[Dataset entries]
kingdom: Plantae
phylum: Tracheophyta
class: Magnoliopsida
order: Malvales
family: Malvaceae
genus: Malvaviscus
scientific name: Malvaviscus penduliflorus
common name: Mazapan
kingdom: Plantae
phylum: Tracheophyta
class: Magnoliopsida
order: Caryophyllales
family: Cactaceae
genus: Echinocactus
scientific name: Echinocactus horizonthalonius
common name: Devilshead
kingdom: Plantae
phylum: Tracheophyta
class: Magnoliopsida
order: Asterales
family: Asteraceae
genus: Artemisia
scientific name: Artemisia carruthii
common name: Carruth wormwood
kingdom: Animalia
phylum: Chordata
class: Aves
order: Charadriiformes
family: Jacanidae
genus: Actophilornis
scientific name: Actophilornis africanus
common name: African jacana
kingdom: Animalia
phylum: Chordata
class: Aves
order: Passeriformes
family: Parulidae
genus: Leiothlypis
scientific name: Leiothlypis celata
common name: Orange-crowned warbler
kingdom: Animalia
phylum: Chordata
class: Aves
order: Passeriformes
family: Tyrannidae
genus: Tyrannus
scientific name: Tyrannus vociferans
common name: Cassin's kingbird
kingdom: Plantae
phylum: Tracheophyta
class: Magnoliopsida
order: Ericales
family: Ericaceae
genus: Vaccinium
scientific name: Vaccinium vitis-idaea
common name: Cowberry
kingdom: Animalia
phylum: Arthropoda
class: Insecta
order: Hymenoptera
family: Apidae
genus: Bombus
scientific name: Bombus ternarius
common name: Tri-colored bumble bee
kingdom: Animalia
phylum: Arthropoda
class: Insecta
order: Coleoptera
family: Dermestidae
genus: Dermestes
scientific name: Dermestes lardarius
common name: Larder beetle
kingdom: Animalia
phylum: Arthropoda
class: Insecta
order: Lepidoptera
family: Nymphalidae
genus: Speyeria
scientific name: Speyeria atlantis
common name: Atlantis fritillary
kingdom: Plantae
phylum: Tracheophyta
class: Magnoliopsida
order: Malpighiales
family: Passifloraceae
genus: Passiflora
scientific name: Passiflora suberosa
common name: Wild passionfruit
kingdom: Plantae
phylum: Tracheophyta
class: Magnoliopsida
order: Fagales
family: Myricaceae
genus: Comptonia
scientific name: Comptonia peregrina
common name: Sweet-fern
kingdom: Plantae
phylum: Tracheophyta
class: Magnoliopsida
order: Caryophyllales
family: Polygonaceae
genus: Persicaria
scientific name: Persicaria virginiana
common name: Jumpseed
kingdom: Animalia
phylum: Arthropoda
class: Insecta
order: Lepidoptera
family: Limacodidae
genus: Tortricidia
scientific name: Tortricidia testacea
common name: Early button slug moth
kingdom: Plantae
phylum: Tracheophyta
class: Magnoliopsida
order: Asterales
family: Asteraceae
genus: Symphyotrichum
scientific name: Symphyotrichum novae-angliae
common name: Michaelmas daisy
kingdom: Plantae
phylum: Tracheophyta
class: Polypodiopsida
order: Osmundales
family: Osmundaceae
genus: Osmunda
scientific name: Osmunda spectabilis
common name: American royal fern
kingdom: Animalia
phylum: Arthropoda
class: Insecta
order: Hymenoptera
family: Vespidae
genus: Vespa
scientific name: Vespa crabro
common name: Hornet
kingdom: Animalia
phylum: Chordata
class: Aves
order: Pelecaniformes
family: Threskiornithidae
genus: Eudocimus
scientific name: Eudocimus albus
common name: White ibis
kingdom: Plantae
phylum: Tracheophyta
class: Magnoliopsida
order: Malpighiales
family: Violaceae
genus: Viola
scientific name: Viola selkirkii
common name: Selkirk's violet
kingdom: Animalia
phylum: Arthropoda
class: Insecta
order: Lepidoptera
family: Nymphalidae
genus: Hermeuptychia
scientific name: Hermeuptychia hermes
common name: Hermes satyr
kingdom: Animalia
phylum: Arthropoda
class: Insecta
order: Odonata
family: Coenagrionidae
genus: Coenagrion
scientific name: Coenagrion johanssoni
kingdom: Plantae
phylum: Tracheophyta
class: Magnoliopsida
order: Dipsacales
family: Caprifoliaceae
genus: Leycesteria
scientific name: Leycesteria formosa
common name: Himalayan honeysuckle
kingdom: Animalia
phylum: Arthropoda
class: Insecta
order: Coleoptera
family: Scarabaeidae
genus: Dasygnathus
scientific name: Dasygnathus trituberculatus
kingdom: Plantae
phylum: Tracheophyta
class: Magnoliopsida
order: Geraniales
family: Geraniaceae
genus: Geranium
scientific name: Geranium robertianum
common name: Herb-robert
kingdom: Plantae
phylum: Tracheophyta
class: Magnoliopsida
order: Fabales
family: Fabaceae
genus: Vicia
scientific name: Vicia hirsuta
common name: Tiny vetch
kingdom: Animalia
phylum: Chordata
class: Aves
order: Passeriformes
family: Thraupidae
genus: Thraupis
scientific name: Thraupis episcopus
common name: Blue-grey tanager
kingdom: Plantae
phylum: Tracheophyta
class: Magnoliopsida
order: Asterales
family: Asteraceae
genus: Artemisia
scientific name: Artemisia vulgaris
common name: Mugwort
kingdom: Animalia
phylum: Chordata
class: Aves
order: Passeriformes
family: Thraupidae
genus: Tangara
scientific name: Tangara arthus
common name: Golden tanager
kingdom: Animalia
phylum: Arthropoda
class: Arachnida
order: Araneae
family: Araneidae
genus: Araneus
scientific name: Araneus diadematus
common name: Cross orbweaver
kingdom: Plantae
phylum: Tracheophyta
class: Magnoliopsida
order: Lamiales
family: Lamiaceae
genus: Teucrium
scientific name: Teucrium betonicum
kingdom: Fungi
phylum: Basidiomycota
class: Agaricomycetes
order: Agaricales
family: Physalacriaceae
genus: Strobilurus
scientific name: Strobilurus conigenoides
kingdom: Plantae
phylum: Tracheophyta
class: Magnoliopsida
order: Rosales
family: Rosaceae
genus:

- [Instructions to follow] Convert all of the data above into a JSON list of strings, with each line as its own string and blank lines omitted.

- [Task output]
[
  "kingdom: Plantae",
  "phylum: Tracheophyta",
  "class: Magnoliopsida",
  "order: Malvales",
  "family: Malvaceae",
  "genus: Malvaviscus",
  "scientific name: Malvaviscus penduliflorus",
  "common name: Mazapan",
  "kingdom: Plantae",
  "phylum: Tracheophyta",
  "class: Magnoliopsida",
  "order: Caryophyllales",
  "family: Cactaceae",
  "genus: Echinocactus",
  "scientific name: Echinocactus horizonthalonius",
  "common name: Devilshead",
  "kingdom: Plantae",
  "phylum: Tracheophyta",
  "class: Magnoliopsida",
  "order: Asterales",
  "family: Asteraceae",
  "genus: Artemisia",
  "scientific name: Artemisia carruthii",
  "common name: Carruth wormwood",
  "kingdom: Animalia",
  "phylum: Chordata",
  "class: Aves",
  "order: Charadriiformes",
  "family: Jacanidae",
  "genus: Actophilornis",
  "scientific name: Actophilornis africanus",
  "common name: African jacana",
  "kingdom: Animalia",
  "phylum: Chordata",
  "class: Aves",
  "order: Passeriformes",
  "family: Parulidae",
  "genus: Leiothlypis",
  "scientific name: Leiothlypis celata",
  "common name: Orange-crowned warbler",
  "kingdom: Animalia",
  "phylum: Chordata",
  "class: Aves",
  "order: Passeriformes",
  "family: Tyrannidae",
  "genus: Tyrannus",
  "scientific name: Tyrannus vociferans",
  "common name: Cassin's kingbird",
  "kingdom: Plantae",
  "phylum: Tracheophyta",
  "class: Magnoliopsida",
  "order: Ericales",
  "family: Ericaceae",
  "genus: Vaccinium",
  "scientific name: Vaccinium vitis-idaea",
  "common name: Cowberry",
  "kingdom: Animalia",
  "phylum: Arthropoda",
  "class: Insecta",
  "order: Hymenoptera",
  "family: Apidae",
  "genus: Bombus",
  "scientific name: Bombus ternarius",
  "common name: Tri-colored bumble bee",
  "kingdom: Animalia",
  "phylum: Arthropoda",
  "class: Insecta",
  "order: Coleoptera",
  "family: Dermestidae",
  "genus: Dermestes",
  "scientific name: Dermestes lardarius",
  "common name: Larder beetle",
  "kingdom: Animalia",
  "phylum: Arthropoda",
  "class: Insecta",
  "order: Lepidoptera",
  "family: Nymphalidae",
  "genus: Speyeria",
  "scientific name: Speyeria atlantis",
  "common name: Atlantis fritillary",
  "kingdom: Plantae",
  "phylum: Tracheophyta",
  "class: Magnoliopsida",
  "order: Malpighiales",
  "family: Passifloraceae",
  "genus: Passiflora",
  "scientific name: Passiflora suberosa",
  "common name: Wild passionfruit",
  "kingdom: Plantae",
  "phylum: Tracheophyta",
  "class: Magnoliopsida",
  "order: Fagales",
  "family: Myricaceae",
  "genus: Comptonia",
  "scientific name: Comptonia peregrina",
  "common name: Sweet-fern",
  "kingdom: Plantae",
  "phylum: Tracheophyta",
  "class: Magnoliopsida",
  "order: Caryophyllales",
  "family: Polygonaceae",
  "genus: Persicaria",
  "scientific name: Persicaria virginiana",
  "common name: Jumpseed",
  "kingdom: Animalia",
  "phylum: Arthropoda",
  "class: Insecta",
  "order: Lepidoptera",
  "family: Limacodidae",
  "genus: Tortricidia",
  "scientific name: Tortricidia testacea",
  "common name: Early button slug moth",
  "kingdom: Plantae",
  "phylum: Tracheophyta",
  "class: Magnoliopsida",
  "order: Asterales",
  "family: Asteraceae",
  "genus: Symphyotrichum",
  "scientific name: Symphyotrichum novae-angliae",
  "common name: Michaelmas daisy",
  "kingdom: Plantae",
  "phylum: Tracheophyta",
  "class: Polypodiopsida",
  "order: Osmundales",
  "family: Osmundaceae",
  "genus: Osmunda",
  "scientific name: Osmunda spectabilis",
  "common name: American royal fern",
  "kingdom: Animalia",
  "phylum: Arthropoda",
  "class: Insecta",
  "order: Hymenoptera",
  "family: Vespidae",
  "genus: Vespa",
  "scientific name: Vespa crabro",
  "common name: Hornet",
  "kingdom: Animalia",
  "phylum: Chordata",
  "class: Aves",
  "order: Pelecaniformes",
  "family: Threskiornithidae",
  "genus: Eudocimus",
  "scientific name: Eudocimus albus",
  "common name: White ibis",
  "kingdom: Plantae",
  "phylum: Tracheophyta",
  "class: Magnoliopsida",
  "order: Malpighiales",
  "family: Violaceae",
  "genus: Viola",
  "scientific name: Viola selkirkii",
  "common name: Selkirk's violet",
  "kingdom: Animalia",
  "phylum: Arthropoda",
  "class: Insecta",
  "order: Lepidoptera",
  "family: Nymphalidae",
  "genus: Hermeuptychia",
  "scientific name: Hermeuptychia hermes",
  "common name: Hermes satyr",
  "kingdom: Animalia",
  "phylum: Arthropoda",
  "class: Insecta",
  "order: Odonata",
  "family: Coenagrionidae",
  "genus: Coenagrion",
  "scientific name: Coenagrion johanssoni",
  "kingdom: Plantae",
  "phylum: Tracheophyta",
  "class: Magnoliopsida",
  "order: Dipsacales",
  "family: Caprifoliaceae",
  "genus: Leycesteria",
  "scientific name: Leycesteria formosa",
  "common name: Himalayan honeysuckle",
  "kingdom: Animalia",
  "phylum: Arthropoda",
  "class: Insecta",
  "order: Coleoptera",
  "family: Scarabaeidae",
  "genus: Dasygnathus",
  "scientific name: Dasygnathus trituberculatus",
  "kingdom: Plantae",
  "phylum: Tracheophyta",
  "class: Magnoliopsida",
  "order: Geraniales",
  "family: Geraniaceae",
  "genus: Geranium",
  "scientific name: Geranium robertianum",
  "common name: Herb-robert",
  "kingdom: Plantae",
  "phylum: Tracheophyta",
  "class: Magnoliopsida",
  "order: Fabales",
  "family: Fabaceae",
  "genus: Vicia",
  "scientific name: Vicia hirsuta",
  "common name: Tiny vetch",
  "kingdom: Animalia",
  "phylum: Chordata",
  "class: Aves",
  "order: Passeriformes",
  "family: Thraupidae",
  "genus: Thraupis",
  "scientific name: Thraupis episcopus",
  "common name: Blue-grey tanager",
  "kingdom: Plantae",
  "phylum: Tracheophyta",
  "class: Magnoliopsida",
  "order: Asterales",
  "family: Asteraceae",
  "genus: Artemisia",
  "scientific name: Artemisia vulgaris",
  "common name: Mugwort",
  "kingdom: Animalia",
  "phylum: Chordata",
  "class: Aves",
  "order: Passeriformes",
  "family: Thraupidae",
  "genus: Tangara",
  "scientific name: Tangara arthus",
  "common name: Golden tanager",
  "kingdom: Animalia",
  "phylum: Arthropoda",
  "class: Arachnida",
  "order: Araneae",
  "family: Araneidae",
  "genus: Araneus",
  "scientific name: Araneus diadematus",
  "common name: Cross orbweaver",
  "kingdom: Plantae",
  "phylum: Tracheophyta",
  "class: Magnoliopsida",
  "order: Lamiales",
  "family: Lamiaceae",
  "genus: Teucrium",
  "scientific name: Teucrium betonicum",
  "kingdom: Fungi",
  "phylum: Basidiomycota",
  "class: Agaricomycetes",
  "order: Agaricales",
  "family: Physalacriaceae",
  "genus: Strobilurus",
  "scientific name: Strobilurus conigenoides",
  "kingdom: Plantae",
  "phylum: Tracheophyta",
  "class: Magnoliopsida",
  "order: Rosales",
  "family: Rosaceae",
  "genus:"
]